In an alert released by the postal service’s Office of the Inspector General on Sept. 3, 2015, the agency was criticized for its practices.
“We are issuing this alert because some inbound international mail is not being presented for inspection, as required by U.S. Customs and Border Protection. This could present public safety and security concerns, which could reflect poorly on the Postal Service’s brand or image,” said the alert.
WTOP reached out to U.S. Customs and Border Protection, which did not respond to questions in time to be included in this story.
Kayyem says the problem, as the U.S. prepares to observe the 15th anniversary of the Sept. 11 terror attacks, is the lack of pressure close the gap.
“I think they [the Department of Homeland Security] haven’t been required to do enough. This is a major gap, and — look; it’s not that technology is the challenge anymore, because we have an entire mailing system right on the private side that is using electronic data,” said Kayyem.
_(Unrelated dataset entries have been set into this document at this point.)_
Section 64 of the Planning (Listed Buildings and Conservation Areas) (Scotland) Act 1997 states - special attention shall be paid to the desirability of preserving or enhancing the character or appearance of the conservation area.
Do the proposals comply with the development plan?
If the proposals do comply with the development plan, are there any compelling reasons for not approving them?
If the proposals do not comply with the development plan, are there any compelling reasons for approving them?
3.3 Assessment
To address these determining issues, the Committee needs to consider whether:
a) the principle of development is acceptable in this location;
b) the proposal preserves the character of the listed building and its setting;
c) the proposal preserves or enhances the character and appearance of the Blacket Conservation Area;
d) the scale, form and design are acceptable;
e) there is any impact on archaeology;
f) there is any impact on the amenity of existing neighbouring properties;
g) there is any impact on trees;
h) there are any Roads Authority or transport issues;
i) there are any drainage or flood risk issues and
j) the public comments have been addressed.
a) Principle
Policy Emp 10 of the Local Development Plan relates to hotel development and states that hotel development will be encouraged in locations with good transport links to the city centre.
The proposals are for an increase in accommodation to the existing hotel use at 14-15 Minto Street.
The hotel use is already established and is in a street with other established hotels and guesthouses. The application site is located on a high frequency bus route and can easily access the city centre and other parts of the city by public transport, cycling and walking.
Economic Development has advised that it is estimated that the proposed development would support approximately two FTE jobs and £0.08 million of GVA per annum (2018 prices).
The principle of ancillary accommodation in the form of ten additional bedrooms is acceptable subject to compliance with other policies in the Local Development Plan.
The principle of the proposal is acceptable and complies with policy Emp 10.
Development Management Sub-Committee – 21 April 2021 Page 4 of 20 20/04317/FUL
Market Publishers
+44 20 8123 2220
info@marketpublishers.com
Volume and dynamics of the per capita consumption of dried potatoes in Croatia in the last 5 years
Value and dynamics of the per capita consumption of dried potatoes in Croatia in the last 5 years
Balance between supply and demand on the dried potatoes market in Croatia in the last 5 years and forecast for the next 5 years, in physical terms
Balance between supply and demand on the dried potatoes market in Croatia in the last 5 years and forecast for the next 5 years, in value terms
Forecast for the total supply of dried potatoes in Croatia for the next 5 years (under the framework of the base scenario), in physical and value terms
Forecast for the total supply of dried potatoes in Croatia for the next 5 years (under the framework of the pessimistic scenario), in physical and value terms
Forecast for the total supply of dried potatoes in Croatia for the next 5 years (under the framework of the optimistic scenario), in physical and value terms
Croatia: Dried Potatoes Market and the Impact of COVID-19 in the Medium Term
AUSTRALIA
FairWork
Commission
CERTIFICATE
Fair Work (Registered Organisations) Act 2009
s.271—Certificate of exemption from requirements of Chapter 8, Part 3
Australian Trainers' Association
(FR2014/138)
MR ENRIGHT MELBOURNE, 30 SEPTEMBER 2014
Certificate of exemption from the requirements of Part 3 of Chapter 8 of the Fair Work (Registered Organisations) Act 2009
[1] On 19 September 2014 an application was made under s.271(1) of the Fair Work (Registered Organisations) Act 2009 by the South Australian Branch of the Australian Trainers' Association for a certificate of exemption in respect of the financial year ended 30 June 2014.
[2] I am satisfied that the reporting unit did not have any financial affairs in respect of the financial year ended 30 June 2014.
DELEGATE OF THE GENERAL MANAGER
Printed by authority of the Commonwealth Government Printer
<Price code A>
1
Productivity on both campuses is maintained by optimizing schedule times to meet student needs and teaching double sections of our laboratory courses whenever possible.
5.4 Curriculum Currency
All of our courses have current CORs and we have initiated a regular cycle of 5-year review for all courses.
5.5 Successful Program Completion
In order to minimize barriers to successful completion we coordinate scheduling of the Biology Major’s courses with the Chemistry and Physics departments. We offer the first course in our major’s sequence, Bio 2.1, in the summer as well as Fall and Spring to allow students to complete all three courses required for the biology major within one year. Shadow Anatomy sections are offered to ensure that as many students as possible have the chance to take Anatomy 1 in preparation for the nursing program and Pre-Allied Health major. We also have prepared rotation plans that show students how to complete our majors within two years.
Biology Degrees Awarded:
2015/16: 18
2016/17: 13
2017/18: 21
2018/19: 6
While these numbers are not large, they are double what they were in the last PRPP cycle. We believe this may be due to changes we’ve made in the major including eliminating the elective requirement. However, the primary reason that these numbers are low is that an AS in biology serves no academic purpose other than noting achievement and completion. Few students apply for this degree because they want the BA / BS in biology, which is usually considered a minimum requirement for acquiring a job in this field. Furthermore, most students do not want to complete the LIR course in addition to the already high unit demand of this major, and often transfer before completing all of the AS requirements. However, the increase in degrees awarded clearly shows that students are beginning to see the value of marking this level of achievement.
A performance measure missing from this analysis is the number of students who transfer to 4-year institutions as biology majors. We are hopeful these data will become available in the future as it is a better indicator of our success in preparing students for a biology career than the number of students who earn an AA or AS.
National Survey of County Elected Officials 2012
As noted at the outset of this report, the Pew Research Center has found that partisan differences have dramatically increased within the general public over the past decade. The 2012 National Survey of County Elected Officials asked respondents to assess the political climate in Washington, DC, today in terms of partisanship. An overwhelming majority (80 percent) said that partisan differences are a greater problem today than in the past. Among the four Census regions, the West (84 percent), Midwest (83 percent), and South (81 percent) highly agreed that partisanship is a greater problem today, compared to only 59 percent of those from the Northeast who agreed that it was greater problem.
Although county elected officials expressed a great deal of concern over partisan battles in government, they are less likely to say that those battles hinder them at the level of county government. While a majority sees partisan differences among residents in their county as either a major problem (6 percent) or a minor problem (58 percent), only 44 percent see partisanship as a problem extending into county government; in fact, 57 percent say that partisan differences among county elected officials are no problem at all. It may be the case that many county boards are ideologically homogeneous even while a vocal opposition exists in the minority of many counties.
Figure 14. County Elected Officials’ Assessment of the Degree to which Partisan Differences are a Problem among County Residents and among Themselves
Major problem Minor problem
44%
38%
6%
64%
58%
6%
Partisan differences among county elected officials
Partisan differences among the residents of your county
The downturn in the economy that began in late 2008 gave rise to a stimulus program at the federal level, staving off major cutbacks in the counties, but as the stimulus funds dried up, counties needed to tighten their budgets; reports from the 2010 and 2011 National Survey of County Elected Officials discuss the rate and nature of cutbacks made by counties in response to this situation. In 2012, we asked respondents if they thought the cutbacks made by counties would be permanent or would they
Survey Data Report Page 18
U.S. Rep. Michael McCaul, R-Texas, chairman of the House Committee on Homeland Security, shared a similar concern in The Washington Post on Aug. 4. He suggested the lack of attention to the loophole has exacerbated “the dangerous epidemic of dangerous drugs sweeping the United States.”
He added, “No congressional district has been spared from this problem, and people are dying at an alarming rate from the use of fentanyl, bath salts, flakka, K2, Spice and other synthetic drugs.”
Experts say many of those drugs are bought directly and shipped from abroad and sent directly through the U.S. postal system because illicit drug dealers are aware of the loophole.
McCaul recommended “advanced electronic screening data must accompany all packages.”
ASAP said in material sent to WTOP that its goal is to pressure “President Obama and Congress to insist that the U.S. Department of Homeland Security and the U.S. Department of the Treasury to enforce the 2002 law by requiring foreign posts to submit customs and advance electronic data for shipments imported to the United States.”